Very Short Question Answer
1. What is Macroeconomics?
Macroeconomics is the branch of economics which deals with economy as a whole. In other words, it is the study very large economy-wide aggregate variables like national income, money, price level, unemployment, economic growth rates etc.
2. Point out the scope of microeconomics.
The scope of macroeconomics can be pointed out as follows:
i. Theory of national income
ii. Theory of employment
iii. Theory of money
iv. Theory of general price level
v. Theory of economic growth
vi. Theory of international trade
3. Why macroeconomics is also called theory of income and employment?
Macroeconomics is also called theory of income and employment because it basically focuses on the study of determination of level of equilibrium income and employment in the economy.
4. Why macroeconomics is called lumping method?
Macroeconomics is called lumping method because its splits up the economy into big lumps for the purpose of the study.
5. Make a list of uses of macroeconomics.
Uses of macroeconomics are as follows:
i. Helpful to understand the working of the economy.
ii. Helpful in formulating economic policies.
iii. Helpful in controlling economic fluctuations.
iv. Helpful in international comparisons.
v. Helpful to evaluate performance of the economy.

### What to do
a - Update the passage of the macroeconomics study text between "Uses of macroeconomics are" and "controlling economic fluctuations.", inclusive, so that "economic fluctuations" reads "business cycles".
b - In the macroeconomics study text, what is macroeconomics also called because it focuses on determining the equilibrium level of income and employment?

### Material provided
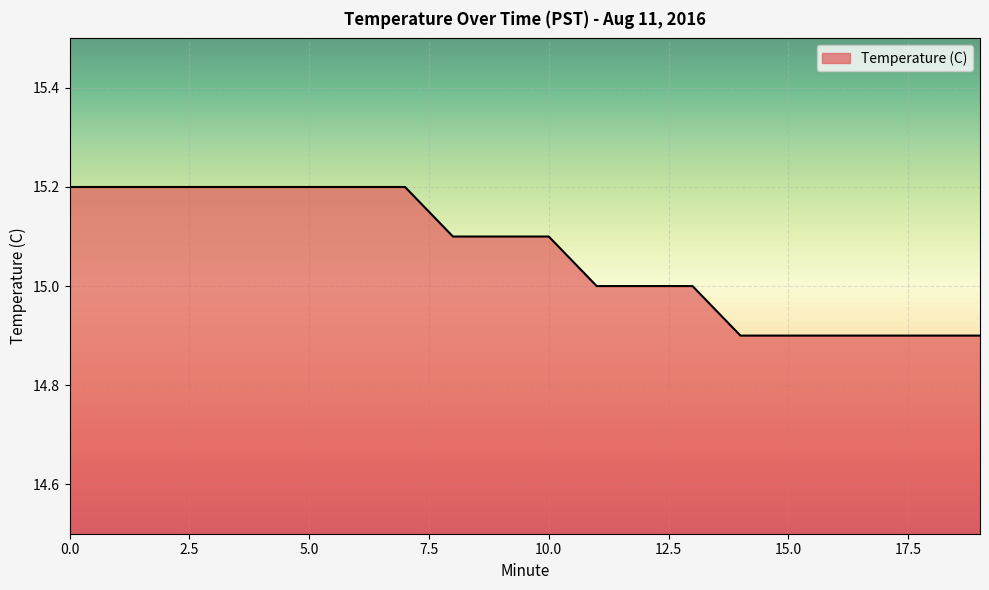

What is the smallest value displayed?

14.9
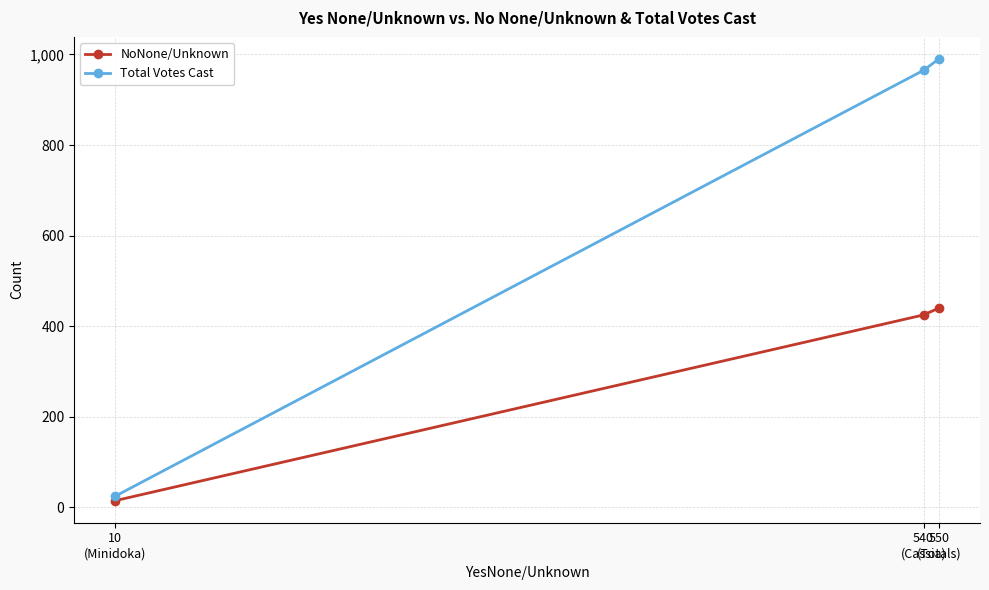

What is the difference between the Total Votes Cast values at 550
(Totals) and 10
(Minidoka)?

965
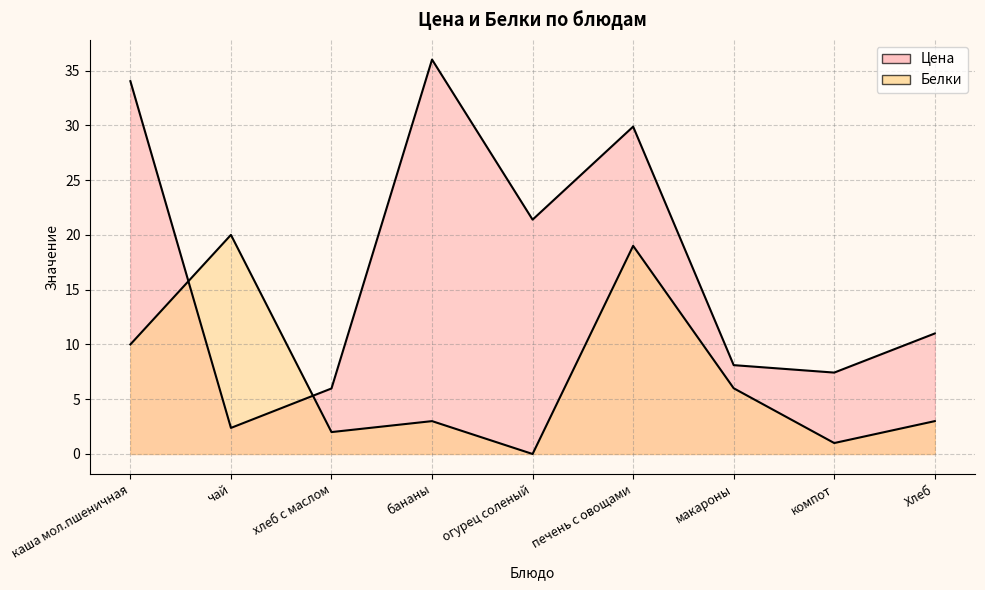

Rank the categories by Белки value from lowest to highest.

огурец соленый, компот, хлеб с маслом, бананы, Хлеб, макароны, каша мол.пшеничная, печень с овощами, чай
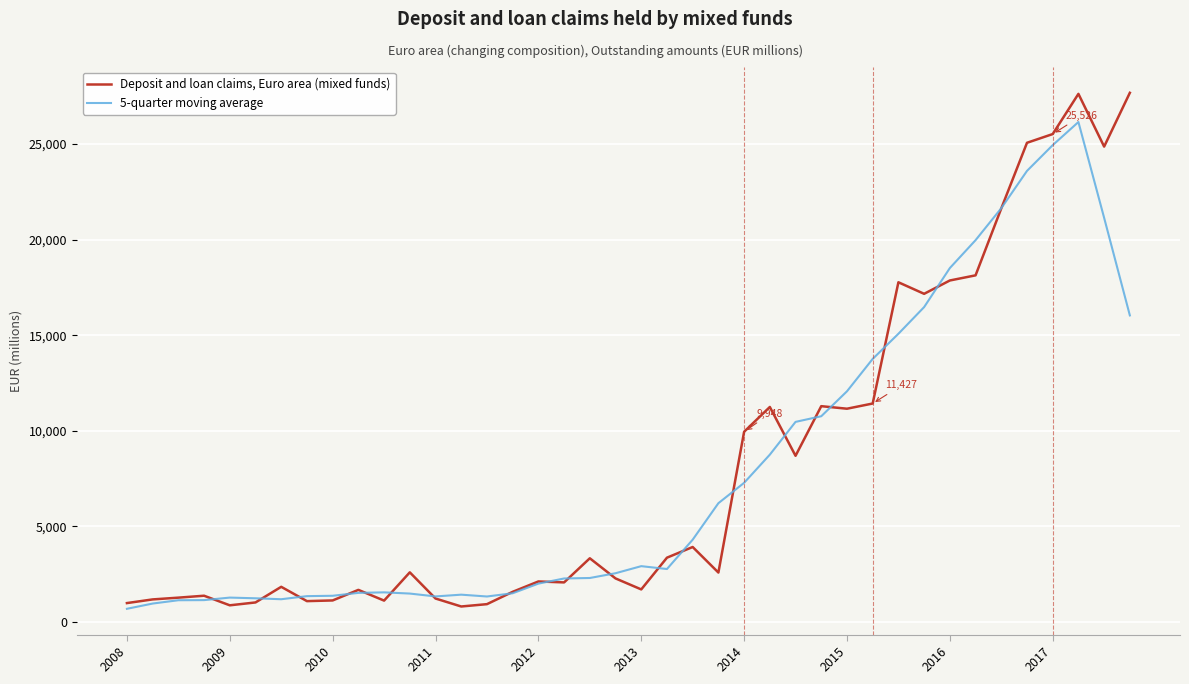

What is the average value of the Deposit and loan claims, Euro area (mixed funds) series?

8227.5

### Answer list
a -
Uses of macroeconomics are as follows:
i. Helpful to understand the working of the economy.
ii. Helpful in formulating economic policies.
iii. Helpful in controlling business cycles.

b - The theory of income and employment.